_DIRECTION_
Swap every "pose" in the entries for "view" and reproduce the lines with everything else unchanged. Leave the pictures out of your answer.

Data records
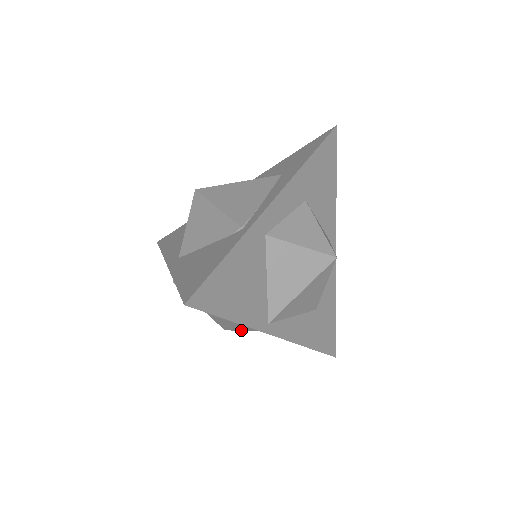
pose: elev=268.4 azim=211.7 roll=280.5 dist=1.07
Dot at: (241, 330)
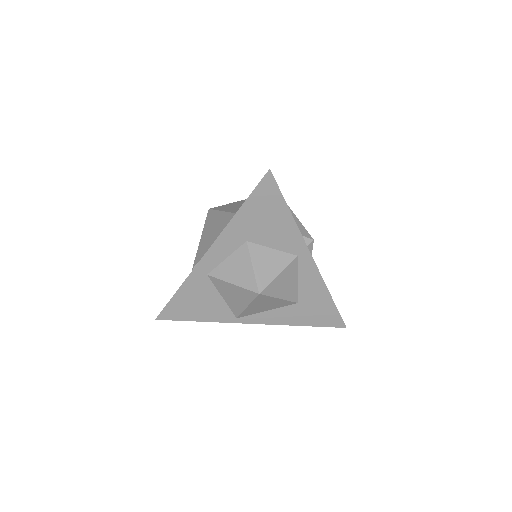
Dot at: occluded
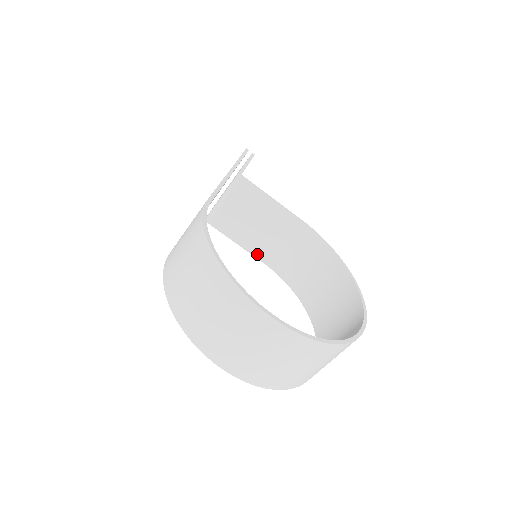
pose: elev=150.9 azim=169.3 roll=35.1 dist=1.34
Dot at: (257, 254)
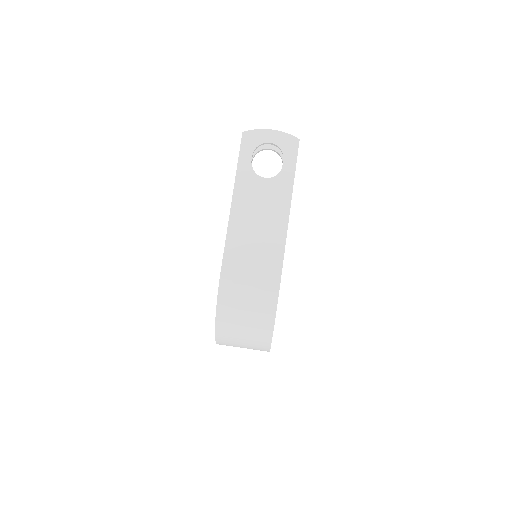
Dot at: occluded
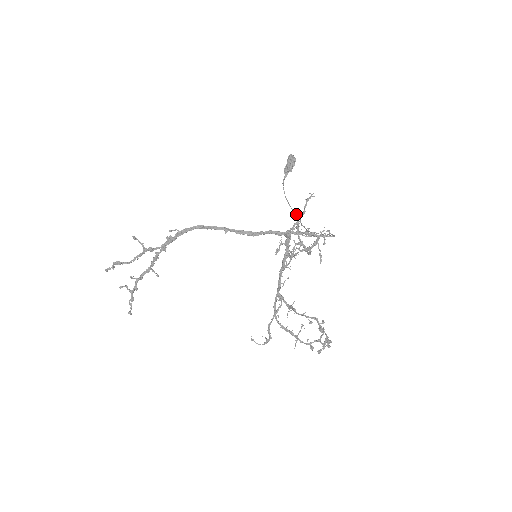
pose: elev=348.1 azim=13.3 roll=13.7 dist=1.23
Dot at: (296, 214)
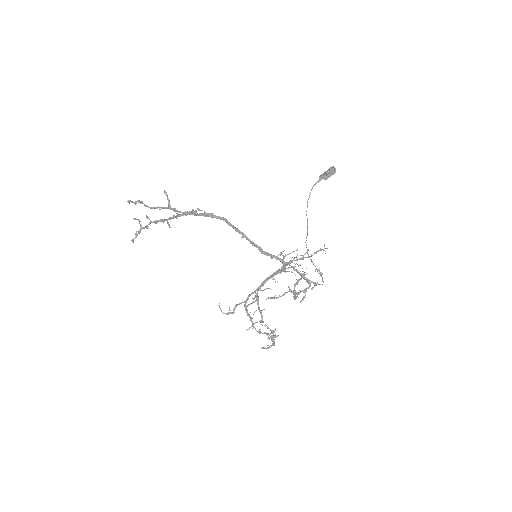
Dot at: (307, 225)
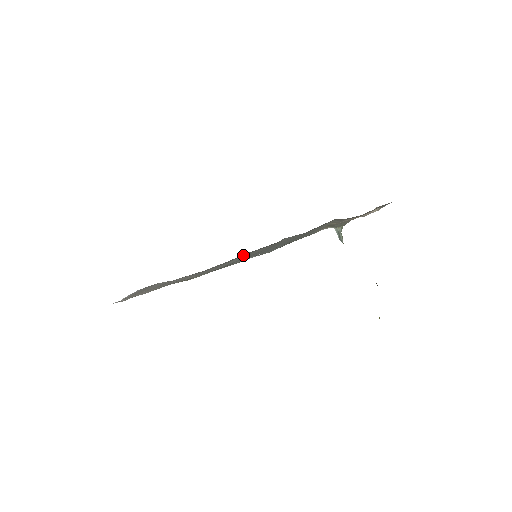
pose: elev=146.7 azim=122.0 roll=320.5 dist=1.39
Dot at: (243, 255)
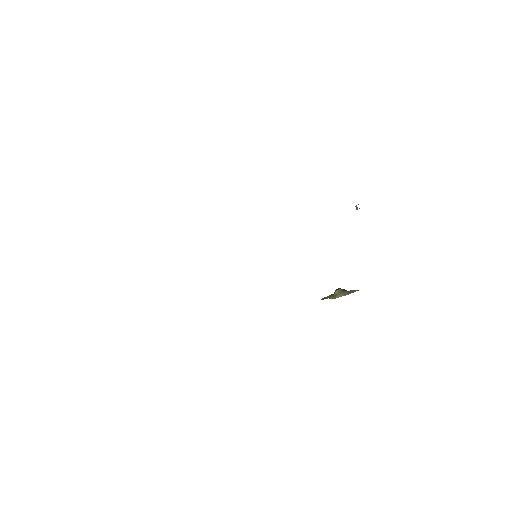
Dot at: occluded
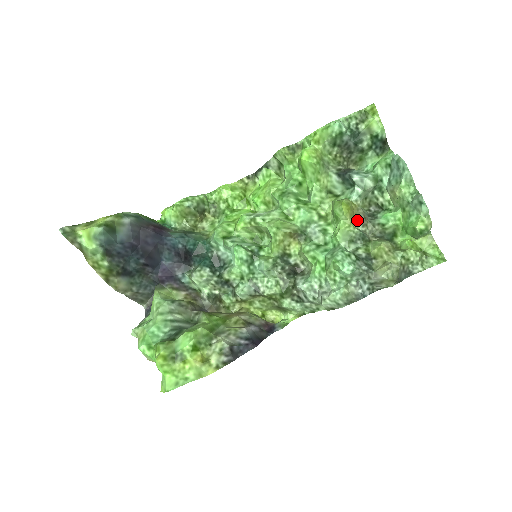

_ANSWER IN FULL_
view: elev=268.4 azim=211.7 roll=280.5 dist=1.07
Dot at: (241, 330)
Dot at: occluded
view: elev=150.9 azim=169.3 roll=35.1 dist=1.34
Dot at: (257, 254)
Dot at: occluded
view: elev=348.1 azim=13.3 roll=13.7 dist=1.23
Dot at: (296, 214)
Dot at: (307, 225)
view: elev=146.7 azim=122.0 roll=320.5 dist=1.39
Dot at: (243, 255)
Dot at: occluded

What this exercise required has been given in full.